Jeff Buckley – Grace

Jeff Buckley - Grace

Quando si è giovani, belli e baciati dalla dea della musica ti puoi sentire invincibile, puoi perdere contatto con la realtà e dimenticare la tua condizione di mortale. Probabilmente Jeff Buckley non è stato sfiorato da questo, con l’esempio di un padre distrutto dall’abuso di droga, Jeff è stato uno dei pochi casi in cui il figlio è riuscito a “sopravvivere” alla fama del padre.

“La sua sola influenza è quella della sua assenza”, dirà di lui. Forse questa frase – che nasconde un velo di delusione – spiega come Jeffrey Scott sia riuscito a percorrere il proprio sentiero – nonostante il fardello di un cognome pesante – regalandoci a modo sue forti emozioni come fece Tim Buckley.

Entrambi sono stati strappati troppo presto dal destino che li ha relegati nell’Olimpo della musica, privandoci della loro presenza e del loro carisma artistico. Nonostante il loro passaggio sia stato tanto breve quanto intenso. Ma si sa che muore giovane chi è caro agli dei.

Grace – considerando l’anno in cui è concepito – risulta un disco prettamente anacronistico con un sound ibrido e fuori dal contesto storico in cui si trovava; forse il termine esatto è senza tempo. Il fulcro di Grace risiede nella voce di Jeff, cristallina ed espressa al massimo all’interno del disco, oltre che nella capacità di elaborare le proprie influenze attraverso uno stile personale e distaccato.

Grace è un lavoro soggetto ad un periodo discretamente lungo di lavorazione, dove è stata data carta bianca a Jeff Buckley. La pubblicazione è slittata più volte a causa dell’incapacità di Jeff nel finalizzare i brani; la spinta per concluderlo proviene dalla morte del padre di Rebecca Moore (sua compagna durante il periodo della registrazione).
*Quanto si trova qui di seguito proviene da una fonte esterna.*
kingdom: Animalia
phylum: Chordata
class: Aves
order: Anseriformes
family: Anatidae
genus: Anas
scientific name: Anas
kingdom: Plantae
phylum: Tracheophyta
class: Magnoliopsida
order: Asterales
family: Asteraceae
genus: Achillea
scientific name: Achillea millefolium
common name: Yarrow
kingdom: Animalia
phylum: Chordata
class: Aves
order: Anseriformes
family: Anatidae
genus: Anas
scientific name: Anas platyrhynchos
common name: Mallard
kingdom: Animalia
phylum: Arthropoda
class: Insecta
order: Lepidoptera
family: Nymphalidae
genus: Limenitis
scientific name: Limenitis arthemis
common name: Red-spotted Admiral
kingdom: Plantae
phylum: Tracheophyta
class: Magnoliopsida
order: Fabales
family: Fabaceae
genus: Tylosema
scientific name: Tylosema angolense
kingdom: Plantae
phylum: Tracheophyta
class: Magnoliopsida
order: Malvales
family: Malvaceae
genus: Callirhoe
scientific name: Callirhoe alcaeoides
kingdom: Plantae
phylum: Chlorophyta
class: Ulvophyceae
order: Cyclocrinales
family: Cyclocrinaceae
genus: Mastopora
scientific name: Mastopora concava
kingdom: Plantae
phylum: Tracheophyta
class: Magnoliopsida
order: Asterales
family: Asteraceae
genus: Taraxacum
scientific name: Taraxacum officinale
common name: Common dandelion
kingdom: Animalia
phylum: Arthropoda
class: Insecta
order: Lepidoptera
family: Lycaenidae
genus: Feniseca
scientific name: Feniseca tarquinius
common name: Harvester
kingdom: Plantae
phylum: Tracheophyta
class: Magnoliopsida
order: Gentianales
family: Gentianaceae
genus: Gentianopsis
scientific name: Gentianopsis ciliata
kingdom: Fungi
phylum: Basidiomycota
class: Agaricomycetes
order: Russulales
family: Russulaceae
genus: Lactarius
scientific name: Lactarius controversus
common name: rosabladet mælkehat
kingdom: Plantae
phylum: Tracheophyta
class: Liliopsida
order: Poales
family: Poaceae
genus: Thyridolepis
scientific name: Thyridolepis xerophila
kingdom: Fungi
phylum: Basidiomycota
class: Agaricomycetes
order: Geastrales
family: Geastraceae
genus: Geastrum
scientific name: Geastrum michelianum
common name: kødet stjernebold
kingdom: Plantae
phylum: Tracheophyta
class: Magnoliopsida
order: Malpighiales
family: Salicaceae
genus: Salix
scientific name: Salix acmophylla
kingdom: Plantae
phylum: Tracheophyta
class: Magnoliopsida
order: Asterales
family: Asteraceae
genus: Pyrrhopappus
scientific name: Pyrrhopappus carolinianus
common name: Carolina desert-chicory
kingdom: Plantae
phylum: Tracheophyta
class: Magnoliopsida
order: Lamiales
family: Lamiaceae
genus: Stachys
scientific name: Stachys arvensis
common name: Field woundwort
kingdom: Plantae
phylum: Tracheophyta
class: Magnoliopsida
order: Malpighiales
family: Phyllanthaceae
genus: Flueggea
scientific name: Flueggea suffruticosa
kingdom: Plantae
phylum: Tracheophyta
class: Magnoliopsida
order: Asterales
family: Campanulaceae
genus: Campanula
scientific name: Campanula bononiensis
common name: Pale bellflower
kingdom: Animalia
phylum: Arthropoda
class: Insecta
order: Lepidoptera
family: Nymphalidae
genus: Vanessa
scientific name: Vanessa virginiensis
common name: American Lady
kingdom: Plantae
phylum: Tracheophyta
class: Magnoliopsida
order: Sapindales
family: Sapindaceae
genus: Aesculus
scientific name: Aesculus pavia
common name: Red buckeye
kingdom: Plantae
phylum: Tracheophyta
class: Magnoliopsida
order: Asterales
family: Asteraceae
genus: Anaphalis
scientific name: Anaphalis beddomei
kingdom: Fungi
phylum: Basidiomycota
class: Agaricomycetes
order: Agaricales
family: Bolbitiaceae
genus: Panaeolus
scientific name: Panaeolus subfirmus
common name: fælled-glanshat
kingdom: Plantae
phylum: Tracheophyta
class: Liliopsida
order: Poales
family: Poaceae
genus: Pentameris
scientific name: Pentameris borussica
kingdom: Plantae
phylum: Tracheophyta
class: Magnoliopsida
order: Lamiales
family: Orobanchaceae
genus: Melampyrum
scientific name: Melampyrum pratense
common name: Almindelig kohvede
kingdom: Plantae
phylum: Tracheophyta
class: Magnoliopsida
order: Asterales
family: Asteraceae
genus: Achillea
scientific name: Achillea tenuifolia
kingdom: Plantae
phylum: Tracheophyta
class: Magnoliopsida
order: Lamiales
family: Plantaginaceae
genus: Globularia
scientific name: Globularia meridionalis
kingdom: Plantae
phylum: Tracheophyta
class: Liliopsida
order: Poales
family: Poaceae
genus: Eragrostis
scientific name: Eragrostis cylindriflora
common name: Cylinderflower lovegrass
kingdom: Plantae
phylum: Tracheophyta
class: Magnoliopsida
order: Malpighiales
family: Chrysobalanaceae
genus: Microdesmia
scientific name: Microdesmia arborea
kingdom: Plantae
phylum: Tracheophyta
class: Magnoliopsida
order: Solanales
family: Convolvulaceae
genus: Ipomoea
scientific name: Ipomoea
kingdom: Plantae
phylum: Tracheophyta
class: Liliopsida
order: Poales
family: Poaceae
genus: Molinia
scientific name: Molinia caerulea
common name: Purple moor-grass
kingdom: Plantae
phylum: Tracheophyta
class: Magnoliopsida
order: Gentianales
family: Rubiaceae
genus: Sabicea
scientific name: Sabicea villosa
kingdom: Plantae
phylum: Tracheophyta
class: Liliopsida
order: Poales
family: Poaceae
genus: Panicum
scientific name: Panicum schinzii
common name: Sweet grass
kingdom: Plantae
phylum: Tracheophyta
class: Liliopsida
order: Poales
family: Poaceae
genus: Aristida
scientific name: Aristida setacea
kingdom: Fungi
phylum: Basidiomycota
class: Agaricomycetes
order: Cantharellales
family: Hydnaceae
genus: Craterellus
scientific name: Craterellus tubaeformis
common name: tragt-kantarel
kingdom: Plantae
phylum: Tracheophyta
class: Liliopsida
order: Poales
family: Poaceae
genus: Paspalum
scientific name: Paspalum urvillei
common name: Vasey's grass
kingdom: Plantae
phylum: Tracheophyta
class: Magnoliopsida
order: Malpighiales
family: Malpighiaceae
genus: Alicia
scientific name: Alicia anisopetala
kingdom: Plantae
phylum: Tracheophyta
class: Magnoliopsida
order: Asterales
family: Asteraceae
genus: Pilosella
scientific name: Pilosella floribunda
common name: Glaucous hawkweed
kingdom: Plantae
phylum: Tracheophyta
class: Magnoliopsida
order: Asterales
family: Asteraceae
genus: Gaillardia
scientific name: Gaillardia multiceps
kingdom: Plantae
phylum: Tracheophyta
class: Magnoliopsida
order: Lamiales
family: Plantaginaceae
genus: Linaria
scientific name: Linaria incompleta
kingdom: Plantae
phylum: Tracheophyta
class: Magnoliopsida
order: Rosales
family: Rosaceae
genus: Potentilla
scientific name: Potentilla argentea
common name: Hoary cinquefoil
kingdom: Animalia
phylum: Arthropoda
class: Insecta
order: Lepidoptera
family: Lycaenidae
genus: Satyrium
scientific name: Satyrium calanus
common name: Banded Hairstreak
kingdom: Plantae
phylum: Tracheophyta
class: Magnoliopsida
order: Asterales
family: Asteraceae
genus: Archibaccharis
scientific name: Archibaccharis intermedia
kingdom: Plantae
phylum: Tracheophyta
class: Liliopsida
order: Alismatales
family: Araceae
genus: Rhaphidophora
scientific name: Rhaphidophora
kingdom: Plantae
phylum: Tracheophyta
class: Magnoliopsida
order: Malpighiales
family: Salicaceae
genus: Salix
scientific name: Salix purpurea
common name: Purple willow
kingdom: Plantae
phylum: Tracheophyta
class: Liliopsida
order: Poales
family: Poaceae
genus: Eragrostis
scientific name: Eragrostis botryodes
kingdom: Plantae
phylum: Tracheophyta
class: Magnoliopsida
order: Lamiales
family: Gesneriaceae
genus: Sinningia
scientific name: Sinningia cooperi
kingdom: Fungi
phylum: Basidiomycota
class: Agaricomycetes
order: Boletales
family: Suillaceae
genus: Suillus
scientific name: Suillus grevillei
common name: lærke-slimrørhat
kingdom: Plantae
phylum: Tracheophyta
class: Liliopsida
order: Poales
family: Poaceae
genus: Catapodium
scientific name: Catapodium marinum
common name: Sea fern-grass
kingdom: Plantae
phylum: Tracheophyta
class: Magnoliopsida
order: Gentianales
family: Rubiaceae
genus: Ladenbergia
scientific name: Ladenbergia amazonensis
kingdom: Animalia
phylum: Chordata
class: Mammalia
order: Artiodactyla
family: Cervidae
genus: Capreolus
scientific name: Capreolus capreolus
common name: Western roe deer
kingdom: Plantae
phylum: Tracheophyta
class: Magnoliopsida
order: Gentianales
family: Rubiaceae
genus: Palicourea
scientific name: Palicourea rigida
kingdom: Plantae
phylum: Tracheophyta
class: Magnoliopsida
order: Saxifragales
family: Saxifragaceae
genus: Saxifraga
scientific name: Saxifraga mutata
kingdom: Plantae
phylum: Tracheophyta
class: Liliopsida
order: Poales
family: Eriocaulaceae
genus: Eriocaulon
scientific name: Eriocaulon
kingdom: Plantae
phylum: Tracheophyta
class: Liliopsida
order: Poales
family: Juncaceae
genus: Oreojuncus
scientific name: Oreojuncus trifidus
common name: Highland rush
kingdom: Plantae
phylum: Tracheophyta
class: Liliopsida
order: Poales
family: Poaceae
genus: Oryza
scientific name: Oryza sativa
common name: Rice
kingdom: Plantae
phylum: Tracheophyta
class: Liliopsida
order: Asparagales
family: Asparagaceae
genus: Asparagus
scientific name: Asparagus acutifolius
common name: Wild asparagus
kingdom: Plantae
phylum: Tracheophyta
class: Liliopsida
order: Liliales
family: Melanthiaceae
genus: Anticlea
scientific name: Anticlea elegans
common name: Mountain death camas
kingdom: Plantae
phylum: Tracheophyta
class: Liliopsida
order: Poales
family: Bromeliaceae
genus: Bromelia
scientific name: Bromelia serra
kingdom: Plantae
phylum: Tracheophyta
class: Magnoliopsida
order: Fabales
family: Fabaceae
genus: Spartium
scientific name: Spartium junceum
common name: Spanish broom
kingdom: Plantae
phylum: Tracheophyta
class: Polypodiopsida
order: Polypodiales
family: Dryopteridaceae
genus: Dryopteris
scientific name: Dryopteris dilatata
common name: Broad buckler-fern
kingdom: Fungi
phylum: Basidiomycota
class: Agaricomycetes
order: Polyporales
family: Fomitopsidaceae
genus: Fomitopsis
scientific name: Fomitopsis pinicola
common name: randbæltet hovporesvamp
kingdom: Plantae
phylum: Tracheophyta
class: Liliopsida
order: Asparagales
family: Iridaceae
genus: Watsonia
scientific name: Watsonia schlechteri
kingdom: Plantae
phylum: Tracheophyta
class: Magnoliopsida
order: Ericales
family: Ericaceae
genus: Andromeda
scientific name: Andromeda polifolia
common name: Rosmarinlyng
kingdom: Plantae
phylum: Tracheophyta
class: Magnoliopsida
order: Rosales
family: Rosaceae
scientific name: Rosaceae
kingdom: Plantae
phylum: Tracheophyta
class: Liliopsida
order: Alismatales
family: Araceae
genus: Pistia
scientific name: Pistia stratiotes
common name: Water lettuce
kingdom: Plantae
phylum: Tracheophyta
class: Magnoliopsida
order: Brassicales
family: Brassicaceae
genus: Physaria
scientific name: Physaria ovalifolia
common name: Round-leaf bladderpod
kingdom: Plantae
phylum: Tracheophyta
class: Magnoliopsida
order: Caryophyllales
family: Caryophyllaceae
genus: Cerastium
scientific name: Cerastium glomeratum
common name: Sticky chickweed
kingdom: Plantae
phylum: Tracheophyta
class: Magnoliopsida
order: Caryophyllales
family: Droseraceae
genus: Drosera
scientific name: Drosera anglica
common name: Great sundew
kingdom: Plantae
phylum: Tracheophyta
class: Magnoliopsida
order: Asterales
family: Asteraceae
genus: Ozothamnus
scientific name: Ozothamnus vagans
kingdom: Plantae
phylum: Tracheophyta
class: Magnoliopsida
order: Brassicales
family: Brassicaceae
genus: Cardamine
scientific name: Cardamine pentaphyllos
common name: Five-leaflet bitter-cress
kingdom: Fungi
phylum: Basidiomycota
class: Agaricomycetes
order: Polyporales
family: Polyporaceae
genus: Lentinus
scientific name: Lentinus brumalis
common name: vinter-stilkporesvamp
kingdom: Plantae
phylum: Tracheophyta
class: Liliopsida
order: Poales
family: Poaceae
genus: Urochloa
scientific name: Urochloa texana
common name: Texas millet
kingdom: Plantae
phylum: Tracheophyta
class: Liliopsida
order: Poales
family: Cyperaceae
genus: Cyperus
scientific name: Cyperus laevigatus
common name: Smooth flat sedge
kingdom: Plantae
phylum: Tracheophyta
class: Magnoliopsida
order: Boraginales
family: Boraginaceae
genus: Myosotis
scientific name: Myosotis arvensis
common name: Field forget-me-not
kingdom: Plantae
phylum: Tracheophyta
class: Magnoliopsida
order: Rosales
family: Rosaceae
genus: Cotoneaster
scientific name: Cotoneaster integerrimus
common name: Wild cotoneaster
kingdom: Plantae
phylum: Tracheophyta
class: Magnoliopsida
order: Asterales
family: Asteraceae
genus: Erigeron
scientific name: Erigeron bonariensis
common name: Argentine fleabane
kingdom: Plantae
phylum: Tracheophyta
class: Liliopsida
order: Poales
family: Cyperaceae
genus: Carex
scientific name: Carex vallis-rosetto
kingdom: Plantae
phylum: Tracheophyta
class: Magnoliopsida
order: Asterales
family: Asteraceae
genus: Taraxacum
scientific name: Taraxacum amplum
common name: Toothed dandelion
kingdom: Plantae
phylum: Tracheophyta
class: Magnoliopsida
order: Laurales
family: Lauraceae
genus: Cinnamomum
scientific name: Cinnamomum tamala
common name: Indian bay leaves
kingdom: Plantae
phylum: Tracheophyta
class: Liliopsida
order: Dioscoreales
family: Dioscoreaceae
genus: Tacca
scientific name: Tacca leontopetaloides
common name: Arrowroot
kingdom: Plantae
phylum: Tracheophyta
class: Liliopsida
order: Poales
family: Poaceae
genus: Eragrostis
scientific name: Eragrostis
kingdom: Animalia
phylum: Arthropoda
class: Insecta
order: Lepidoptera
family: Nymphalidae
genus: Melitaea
La stessa Moore è stata una figura centrale e d’ispirazione per brani quali Grace, So Real, Last Goodbye e Forget Her (canzone scritta successivamente alla conclusione della storia con la stessa Moore).

La ricezione del mercato musicale non è stata delle migliori, ma progressivamente Grace è cresciuto, diventando un disco di culto da possedere nei propri scaffali. La celebrità è conseguenza soprattutto della reinterpretazione di Hallelujah di Leonard Cohen, resa più più più …. non ho un aggettivo adatto per esprimere l’apporto di Buckley… diciamo resa PIU’ e basta.

La bravura di Jeff è stata quella di rendere immortale un brano immortale di suo, cantando Cohen senza scimmiottarlo, rispettandolo ma imponendo la propria impronta. Così ha ridato la vita ad Hallelujah.

Si dice che lo stesso Cohen abbia affermato:

‘I wrote the lyrics, but it is definitely a Buckley song’

Last Goodbye è il singolo di maggior successo, nel quale ci viene raccontata una storia d’amore giunta alla conclusione nella quale però manca la rassegnazione, in quanto è l’amore che se ne va, non la persona amata. In principio, come rivelato da Mary Guibert (madre di Jeff) – alla quale è stata spedita la cassetta della demo dallo stesso Buckley durante la sessione di registrazione – il titolo doveva essere Unforgiven

Altro singolo estratto dall’album è So Real. Una canzone scritta all’ultimo minuto – registrata alle 3 del mattino – una interpretazione perfetta, ad album pressoché terminato. So Real è andata a sostituire Forget Her. Anche in questo caso la tematica dominante è l’amore contrastante e contraddittorio (Ti amo, ma ho paura di amarti) sempre con riferimento alla storia con la Moore. Il videoclip è stato seguito in prima persona dallo stesso Jeff Buckley che ha affiancato la regista Sophie Muller.